*** Opening Dataset records ***
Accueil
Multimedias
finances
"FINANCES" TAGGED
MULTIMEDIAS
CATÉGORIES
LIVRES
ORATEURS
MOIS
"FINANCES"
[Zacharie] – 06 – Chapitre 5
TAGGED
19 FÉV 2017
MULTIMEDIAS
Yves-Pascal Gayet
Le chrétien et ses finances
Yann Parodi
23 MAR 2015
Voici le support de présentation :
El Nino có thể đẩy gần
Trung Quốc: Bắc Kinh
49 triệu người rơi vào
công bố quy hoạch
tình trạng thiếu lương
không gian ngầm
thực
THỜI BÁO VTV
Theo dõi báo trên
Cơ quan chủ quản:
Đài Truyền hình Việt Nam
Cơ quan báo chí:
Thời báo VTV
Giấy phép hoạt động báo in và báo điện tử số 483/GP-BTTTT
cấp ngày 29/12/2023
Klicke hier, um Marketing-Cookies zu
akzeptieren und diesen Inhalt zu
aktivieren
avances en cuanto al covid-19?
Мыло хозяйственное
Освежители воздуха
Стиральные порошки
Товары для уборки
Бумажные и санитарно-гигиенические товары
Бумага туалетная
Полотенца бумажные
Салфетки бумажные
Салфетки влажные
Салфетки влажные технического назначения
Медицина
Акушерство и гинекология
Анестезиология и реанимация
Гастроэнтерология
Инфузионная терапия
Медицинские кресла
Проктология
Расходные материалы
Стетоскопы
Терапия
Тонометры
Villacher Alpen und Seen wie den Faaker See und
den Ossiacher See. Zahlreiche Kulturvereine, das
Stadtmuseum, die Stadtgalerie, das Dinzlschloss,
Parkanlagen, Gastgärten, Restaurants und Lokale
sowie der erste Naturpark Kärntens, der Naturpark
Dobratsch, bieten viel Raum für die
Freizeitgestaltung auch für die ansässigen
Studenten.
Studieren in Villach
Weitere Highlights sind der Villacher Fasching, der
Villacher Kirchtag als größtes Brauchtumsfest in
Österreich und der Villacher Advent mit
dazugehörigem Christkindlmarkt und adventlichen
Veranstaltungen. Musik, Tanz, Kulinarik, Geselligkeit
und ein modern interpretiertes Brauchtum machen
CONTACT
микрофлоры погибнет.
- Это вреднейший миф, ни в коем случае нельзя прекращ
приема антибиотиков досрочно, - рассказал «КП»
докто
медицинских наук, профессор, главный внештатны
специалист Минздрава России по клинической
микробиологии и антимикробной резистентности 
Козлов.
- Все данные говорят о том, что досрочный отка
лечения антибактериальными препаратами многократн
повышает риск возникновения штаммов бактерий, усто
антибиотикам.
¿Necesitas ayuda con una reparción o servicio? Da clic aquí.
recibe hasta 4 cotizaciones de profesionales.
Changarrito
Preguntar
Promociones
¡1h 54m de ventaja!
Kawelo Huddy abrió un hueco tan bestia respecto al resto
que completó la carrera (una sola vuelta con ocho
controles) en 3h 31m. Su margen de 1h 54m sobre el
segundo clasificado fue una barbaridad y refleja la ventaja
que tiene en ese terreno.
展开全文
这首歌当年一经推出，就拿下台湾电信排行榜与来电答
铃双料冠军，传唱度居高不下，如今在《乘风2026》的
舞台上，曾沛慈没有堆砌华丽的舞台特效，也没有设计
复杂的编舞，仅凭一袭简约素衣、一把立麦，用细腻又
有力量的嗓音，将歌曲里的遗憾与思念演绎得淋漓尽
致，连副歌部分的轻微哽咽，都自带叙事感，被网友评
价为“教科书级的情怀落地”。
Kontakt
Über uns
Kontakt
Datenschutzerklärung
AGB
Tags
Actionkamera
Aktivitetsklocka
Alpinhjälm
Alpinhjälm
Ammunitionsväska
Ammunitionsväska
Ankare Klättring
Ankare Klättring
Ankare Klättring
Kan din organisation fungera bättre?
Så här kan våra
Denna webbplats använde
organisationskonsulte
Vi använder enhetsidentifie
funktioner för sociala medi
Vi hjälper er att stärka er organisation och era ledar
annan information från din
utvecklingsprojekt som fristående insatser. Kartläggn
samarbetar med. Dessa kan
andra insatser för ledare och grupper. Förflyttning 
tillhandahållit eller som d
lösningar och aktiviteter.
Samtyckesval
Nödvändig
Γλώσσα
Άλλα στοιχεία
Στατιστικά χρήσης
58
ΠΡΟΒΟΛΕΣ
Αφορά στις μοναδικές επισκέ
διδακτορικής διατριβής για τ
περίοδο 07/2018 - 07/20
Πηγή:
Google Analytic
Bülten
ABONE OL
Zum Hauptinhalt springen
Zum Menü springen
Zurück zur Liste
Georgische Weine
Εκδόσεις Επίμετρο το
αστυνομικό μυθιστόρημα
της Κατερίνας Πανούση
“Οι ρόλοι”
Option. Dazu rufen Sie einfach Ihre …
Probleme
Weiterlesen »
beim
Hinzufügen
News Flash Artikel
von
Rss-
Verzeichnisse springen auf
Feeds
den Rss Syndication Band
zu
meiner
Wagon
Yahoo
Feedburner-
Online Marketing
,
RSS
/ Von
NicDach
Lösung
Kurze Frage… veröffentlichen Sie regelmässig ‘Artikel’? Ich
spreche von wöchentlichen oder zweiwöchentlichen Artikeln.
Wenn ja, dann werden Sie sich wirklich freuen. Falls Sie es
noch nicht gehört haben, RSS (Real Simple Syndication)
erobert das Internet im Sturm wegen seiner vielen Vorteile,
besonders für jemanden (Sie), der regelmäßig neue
*** Closing Dataset records ***
■ **Try it**:
Please set down each line of the records exactly as given.

■ **Answer**:
Accueil
Multimedias
finances
"FINANCES" TAGGED
MULTIMEDIAS
CATÉGORIES
LIVRES
ORATEURS
MOIS
"FINANCES"
[Zacharie] – 06 – Chapitre 5
TAGGED
19 FÉV 2017
MULTIMEDIAS
Yves-Pascal Gayet
Le chrétien et ses finances
Yann Parodi
23 MAR 2015
Voici le support de présentation :
El Nino có thể đẩy gần
Trung Quốc: Bắc Kinh
49 triệu người rơi vào
công bố quy hoạch
tình trạng thiếu lương
không gian ngầm
thực
THỜI BÁO VTV
Theo dõi báo trên
Cơ quan chủ quản:
Đài Truyền hình Việt Nam
Cơ quan báo chí:
Thời báo VTV
Giấy phép hoạt động báo in và báo điện tử số 483/GP-BTTTT
cấp ngày 29/12/2023
Klicke hier, um Marketing-Cookies zu
akzeptieren und diesen Inhalt zu
aktivieren
avances en cuanto al covid-19?
Мыло хозяйственное
Освежители воздуха
Стиральные порошки
Товары для уборки
Бумажные и санитарно-гигиенические товары
Бумага туалетная
Полотенца бумажные
Салфетки бумажные
Салфетки влажные
Салфетки влажные технического назначения
Медицина
Акушерство и гинекология
Анестезиология и реанимация
Гастроэнтерология
Инфузионная терапия
Медицинские кресла
Проктология
Расходные материалы
Стетоскопы
Терапия
Тонометры
Villacher Alpen und Seen wie den Faaker See und
den Ossiacher See. Zahlreiche Kulturvereine, das
Stadtmuseum, die Stadtgalerie, das Dinzlschloss,
Parkanlagen, Gastgärten, Restaurants und Lokale
sowie der erste Naturpark Kärntens, der Naturpark
Dobratsch, bieten viel Raum für die
Freizeitgestaltung auch für die ansässigen
Studenten.
Studieren in Villach
Weitere Highlights sind der Villacher Fasching, der
Villacher Kirchtag als größtes Brauchtumsfest in
Österreich und der Villacher Advent mit
dazugehörigem Christkindlmarkt und adventlichen
Veranstaltungen. Musik, Tanz, Kulinarik, Geselligkeit
und ein modern interpretiertes Brauchtum machen
CONTACT
микрофлоры погибнет.
- Это вреднейший миф, ни в коем случае нельзя прекращ
приема антибиотиков досрочно, - рассказал «КП»
докто
медицинских наук, профессор, главный внештатны
специалист Минздрава России по клинической
микробиологии и антимикробной резистентности 
Козлов.
- Все данные говорят о том, что досрочный отка
лечения антибактериальными препаратами многократн
повышает риск возникновения штаммов бактерий, усто
антибиотикам.
¿Necesitas ayuda con una reparción o servicio? Da clic aquí.
recibe hasta 4 cotizaciones de profesionales.
Changarrito
Preguntar
Promociones
¡1h 54m de ventaja!
Kawelo Huddy abrió un hueco tan bestia respecto al resto
que completó la carrera (una sola vuelta con ocho
controles) en 3h 31m. Su margen de 1h 54m sobre el
segundo clasificado fue una barbaridad y refleja la ventaja
que tiene en ese terreno.
展开全文
这首歌当年一经推出，就拿下台湾电信排行榜与来电答
铃双料冠军，传唱度居高不下，如今在《乘风2026》的
舞台上，曾沛慈没有堆砌华丽的舞台特效，也没有设计
复杂的编舞，仅凭一袭简约素衣、一把立麦，用细腻又
有力量的嗓音，将歌曲里的遗憾与思念演绎得淋漓尽
致，连副歌部分的轻微哽咽，都自带叙事感，被网友评
价为“教科书级的情怀落地”。
Kontakt
Über uns
Kontakt
Datenschutzerklärung
AGB
Tags
Actionkamera
Aktivitetsklocka
Alpinhjälm
Alpinhjälm
Ammunitionsväska
Ammunitionsväska
Ankare Klättring
Ankare Klättring
Ankare Klättring
Kan din organisation fungera bättre?
Så här kan våra
Denna webbplats använde
organisationskonsulte
Vi använder enhetsidentifie
funktioner för sociala medi
Vi hjälper er att stärka er organisation och era ledar
annan information från din
utvecklingsprojekt som fristående insatser. Kartläggn
samarbetar med. Dessa kan
andra insatser för ledare och grupper. Förflyttning 
tillhandahållit eller som d
lösningar och aktiviteter.
Samtyckesval
Nödvändig
Γλώσσα
Άλλα στοιχεία
Στατιστικά χρήσης
58
ΠΡΟΒΟΛΕΣ
Αφορά στις μοναδικές επισκέ
διδακτορικής διατριβής για τ
περίοδο 07/2018 - 07/20
Πηγή:
Google Analytic
Bülten
ABONE OL
Zum Hauptinhalt springen
Zum Menü springen
Zurück zur Liste
Georgische Weine
Εκδόσεις Επίμετρο το
αστυνομικό μυθιστόρημα
της Κατερίνας Πανούση
“Οι ρόλοι”
Option. Dazu rufen Sie einfach Ihre …
Probleme
Weiterlesen »
beim
Hinzufügen
News Flash Artikel
von
Rss-
Verzeichnisse springen auf
Feeds
den Rss Syndication Band
zu
meiner
Wagon
Yahoo
Feedburner-
Online Marketing
,
RSS
/ Von
NicDach
Lösung
Kurze Frage… veröffentlichen Sie regelmässig ‘Artikel’? Ich
spreche von wöchentlichen oder zweiwöchentlichen Artikeln.
Wenn ja, dann werden Sie sich wirklich freuen. Falls Sie es
noch nicht gehört haben, RSS (Real Simple Syndication)
erobert das Internet im Sturm wegen seiner vielen Vorteile,
besonders für jemanden (Sie), der regelmäßig neue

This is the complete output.